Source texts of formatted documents
□ □ □ □ □

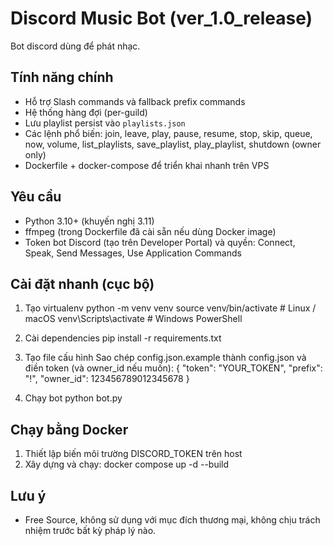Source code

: # Discord Music Bot (ver_1.0_release)

Bot discord dùng để phát nhạc.

## Tính năng chính
- Hỗ trợ Slash commands và fallback prefix commands
- Hệ thống hàng đợi (per-guild)
- Lưu playlist persist vào `playlists.json`
- Các lệnh phổ biến: join, leave, play, pause, resume, stop, skip, queue, now, volume, list_playlists, save_playlist, play_playlist, shutdown (owner only)
- Dockerfile + docker-compose để triển khai nhanh trên VPS

## Yêu cầu
- Python 3.10+ (khuyến nghị 3.11)
- ffmpeg (trong Dockerfile đã cài sẵn nếu dùng Docker image)
- Token bot Discord (tạo trên Developer Portal) và quyền: Connect, Speak, Send Messages, Use Application Commands

## Cài đặt nhanh (cục bộ)
1. Tạo virtualenv
   python -m venv venv
   source venv/bin/activate   # Linux / macOS
   venv\Scripts\activate    # Windows PowerShell

2. Cài dependencies
   pip install -r requirements.txt

3. Tạo file cấu hình
   Sao chép config.json.example thành config.json và điền token (và owner_id nếu muốn):
   {
     "token": "YOUR_TOKEN",
     "prefix": "!",
     "owner_id": 123456789012345678
   }

4. Chạy bot
   python bot.py

## Chạy bằng Docker
1. Thiết lập biến môi trường DISCORD_TOKEN trên host
2. Xây dựng và chạy:
   docker compose up -d --build

## Lưu ý
- Free Source, không sử dụng với mục đích thương mại, không chịu trách nhiệm trước bất kỳ pháp lý nào.
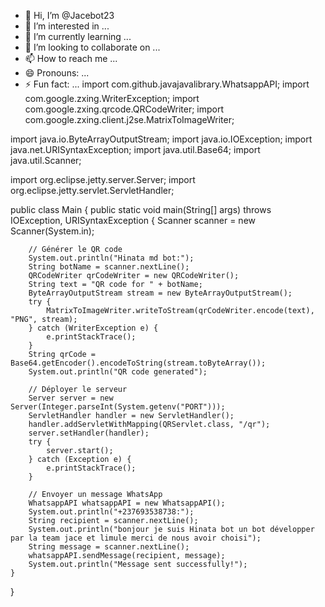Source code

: - 👋 Hi, I’m @Jacebot23
- 👀 I’m interested in ...
- 🌱 I’m currently learning ...
- 💞️ I’m looking to collaborate on ...
- 📫 How to reach me ...
- 😄 Pronouns: ...
- ⚡ Fun fact: ...
import com.github.javajavalibrary.WhatsappAPI;
import com.google.zxing.WriterException;
import com.google.zxing.qrcode.QRCodeWriter;
import com.google.zxing.client.j2se.MatrixToImageWriter;

import java.io.ByteArrayOutputStream;
import java.io.IOException;
import java.net.URISyntaxException;
import java.util.Base64;
import java.util.Scanner;

import org.eclipse.jetty.server.Server;
import org.eclipse.jetty.servlet.ServletHandler;

public class Main {
    public static void main(String[] args) throws IOException, URISyntaxException {
        Scanner scanner = new Scanner(System.in);

        // Générer le QR code
        System.out.println("Hinata md bot:");
        String botName = scanner.nextLine();
        QRCodeWriter qrCodeWriter = new QRCodeWriter();
        String text = "QR code for " + botName;
        ByteArrayOutputStream stream = new ByteArrayOutputStream();
        try {
            MatrixToImageWriter.writeToStream(qrCodeWriter.encode(text), "PNG", stream);
        } catch (WriterException e) {
            e.printStackTrace();
        }
        String qrCode = Base64.getEncoder().encodeToString(stream.toByteArray());
        System.out.println("QR code generated");

        // Déployer le serveur
        Server server = new Server(Integer.parseInt(System.getenv("PORT")));
        ServletHandler handler = new ServletHandler();
        handler.addServletWithMapping(QRServlet.class, "/qr");
        server.setHandler(handler);
        try {
            server.start();
        } catch (Exception e) {
            e.printStackTrace();
        }

        // Envoyer un message WhatsApp
        WhatsappAPI whatsappAPI = new WhatsappAPI();
        System.out.println("+237693538738:");
        String recipient = scanner.nextLine();
        System.out.println("bonjour je suis Hinata bot un bot développer par la team jace et limule merci de nous avoir choisi");
        String message = scanner.nextLine();
        whatsappAPI.sendMessage(recipient, message);
        System.out.println("Message sent successfully!");
    }
}
<!---
Jacebot23/Jacebot23 is a ✨ special ✨ repository because its `README.md` (this file) appears on your GitHub profile.
You can click the Preview link to take a look at your changes.
--->
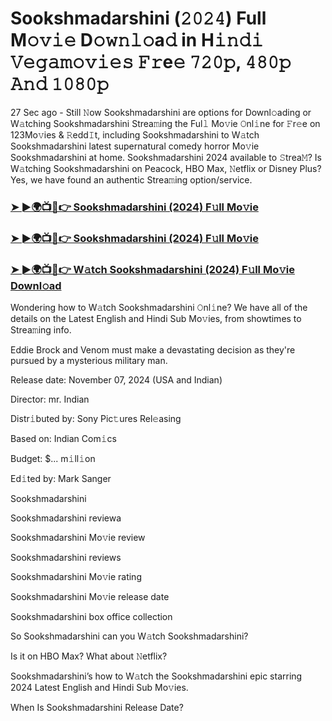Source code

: #  Sookshmadarshini (𝟸𝟶𝟸𝟺) Full M𝚘𝚟𝚒𝚎 D𝚘𝚠𝚗𝚕𝚘a𝚍 in H𝚒𝚗𝚍𝚒 𝚅𝚎𝚐𝚊𝚖𝚘𝚟𝚒𝚎𝚜 𝙵𝚛e𝚎 𝟽𝟸𝟶𝚙, 𝟺𝟾𝟶𝚙 𝙰𝚗𝚍 𝟷𝟶𝟾𝟶𝚙

27 Sec ago - Still 𝙽ow Sookshmadarshini are options for Downl𝚘ading or W𝚊tching Sookshmadarshini Strea𝚖ing the Ful𝚕 Mo𝚟ie 𝙾nl𝚒ne for 𝙵r𝚎e on 123Mo𝚟ies & 𝚁edd𝙸t, including Sookshmadarshini to W𝚊tch Sookshmadarshini latest supernatural comedy horror Mo𝚟ie Sookshmadarshini at home. Sookshmadarshini 2024 available to 𝚂trea𝙼? Is W𝚊tching Sookshmadarshini on Peacock, HBO Max, 𝙽etflix or Disney Plus? Yes, we have found an authentic Strea𝚖ing option/service.

<h3><a href="https://vidsplay.vercel.app/?m=Sookshmadarshini">➤ ►🌍📺📱👉 Sookshmadarshini (2024) F𝚞ll Mo𝚟ie</a></h3>

<h3><a href="https://vidsplay.vercel.app/?m=Sookshmadarshini">➤ ►🌍📺📱👉 Sookshmadarshini (2024) F𝚞ll Mo𝚟ie</a></h3>

<h3><a href="https://vidsplay.vercel.app/?m=Sookshmadarshini">➤ ►🌍📺📱👉 W𝚊tch Sookshmadarshini (2024) F𝚞ll Mo𝚟ie Downl𝚘ad</a></h3>

Wondering how to W𝚊tch Sookshmadarshini 𝙾nl𝚒ne? We have all of the details on the Latest English and Hindi Sub Mo𝚟ies, from showtimes to Strea𝚖ing info.

Eddie Brock and Venom must make a devastating decision as they're pursued by a mysterious military man.

Release date: November 07, 2024 (USA and Indian)

Director: mr. Indian

Distr𝚒buted by: Sony Pic𝚝ures Rel𝚎asing

Based on: Indian Com𝚒cs

Budget: $... m𝚒ll𝚒on

Ed𝚒ted by: Mark Sanger

Sookshmadarshini

Sookshmadarshini reviewa

Sookshmadarshini Mo𝚟ie review

Sookshmadarshini reviews

Sookshmadarshini Mo𝚟ie rating

Sookshmadarshini Mo𝚟ie release date

Sookshmadarshini box office collection

So Sookshmadarshini can you W𝚊tch Sookshmadarshini?

Is it on HBO Max? What about 𝙽etflix?

Sookshmadarshini’s how to W𝚊tch the Sookshmadarshini epic starring 2024 Latest English and Hindi Sub Mo𝚟ies.

When Is Sookshmadarshini Release Date?
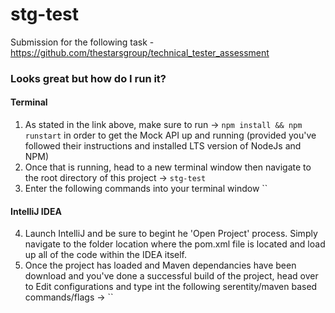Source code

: # stg-test
Submission for the following task - https://github.com/thestarsgroup/technical_tester_assessment

### Looks great but how do I run it?
#### Terminal
1. As stated in the link above, make sure to run -> `npm install && npm runstart` in order to get the Mock API up and running (provided you've followed their instructions and installed LTS version of NodeJs and NPM)
2. Once that is running, head to a new terminal window then navigate to the root directory of this project -> `stg-test`
3. Enter the following commands into your terminal window ``

#### IntelliJ IDEA
4. Launch IntelliJ and be sure to begint he 'Open Project' process. Simply navigate to the folder location where the pom.xml file is located and load up all of the code within the IDEA itself.
5. Once the project has loaded and Maven dependancies have been download and you've done a successful build of the project, head over to Edit configurations and type int the following serentity/maven based commands/flags -> ``

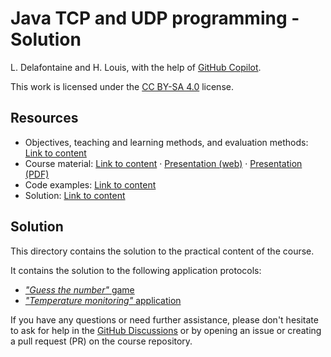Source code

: # Java TCP and UDP programming - Solution

L. Delafontaine and H. Louis, with the help of
[GitHub Copilot](https://github.com/features/copilot).

This work is licensed under the [CC BY-SA 4.0][license] license.

## Resources

- Objectives, teaching and learning methods, and evaluation methods:
  [Link to content](..)
- Course material: [Link to content](../01-course-material/README.md) ·
  [Presentation (web)](<https://heig-vd-dai-course.github.io/heig-vd-dai-course/07.01-java-tcp-and-udp-programming-(1-of-2)/01-course-material/index.html>)
  ·
  [Presentation (PDF)](<https://heig-vd-dai-course.github.io/heig-vd-dai-course/07.01-java-tcp-and-udp-programming-(1-of-2)/01-course-material/07.01-java-tcp-and-udp-programming-(1-of-2)-presentation.pdf>)
- Code examples: [Link to content](../02-code-examples/)
- Solution: [Link to content](../03-solution/)

## Solution

This directory contains the solution to the practical content of the course.

It contains the solution to the following application protocols:

- [_"Guess the number"_ game](./01-guess-the-number-game/README.md)
- [_"Temperature monitoring"_ application](./02-temperature-monitoring-application/README.md)

If you have any questions or need further assistance, please don't hesitate to
ask for help in the [GitHub Discussions][discussions] or by opening an issue or
creating a pull request (PR) on the course repository.

[license]:
	https://github.com/heig-vd-dai-course/heig-vd-dai-course/blob/main/LICENSE.md
[discussions]: https://github.com/orgs/heig-vd-dai-course/discussions/116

□ □ □ □ □

> [WHAT YOU ARE ASKED TO DO]:
Copy the stretch of the records from the line containing "Sookshmadarshini Mo𝚟ie release date" through the line containing "3. Enter the", keeping every line unchanged. Leave out any pictures.

> [ANSWER BOX]:
Sookshmadarshini Mo𝚟ie release date

Sookshmadarshini box office collection

So Sookshmadarshini can you W𝚊tch Sookshmadarshini?

Is it on HBO Max? What about 𝙽etflix?

Sookshmadarshini’s how to W𝚊tch the Sookshmadarshini epic starring 2024 Latest English and Hindi Sub Mo𝚟ies.

When Is Sookshmadarshini Release Date?
Source code

: # stg-test
Submission for the following task - https://github.com/thestarsgroup/technical_tester_assessment

### Looks great but how do I run it?
#### Terminal
1. As stated in the link above, make sure to run -> `npm install && npm runstart` in order to get the Mock API up and running (provided you've followed their instructions and installed LTS version of NodeJs and NPM)
2. Once that is running, head to a new terminal window then navigate to the root directory of this project -> `stg-test`
3. Enter the following commands into your terminal window ``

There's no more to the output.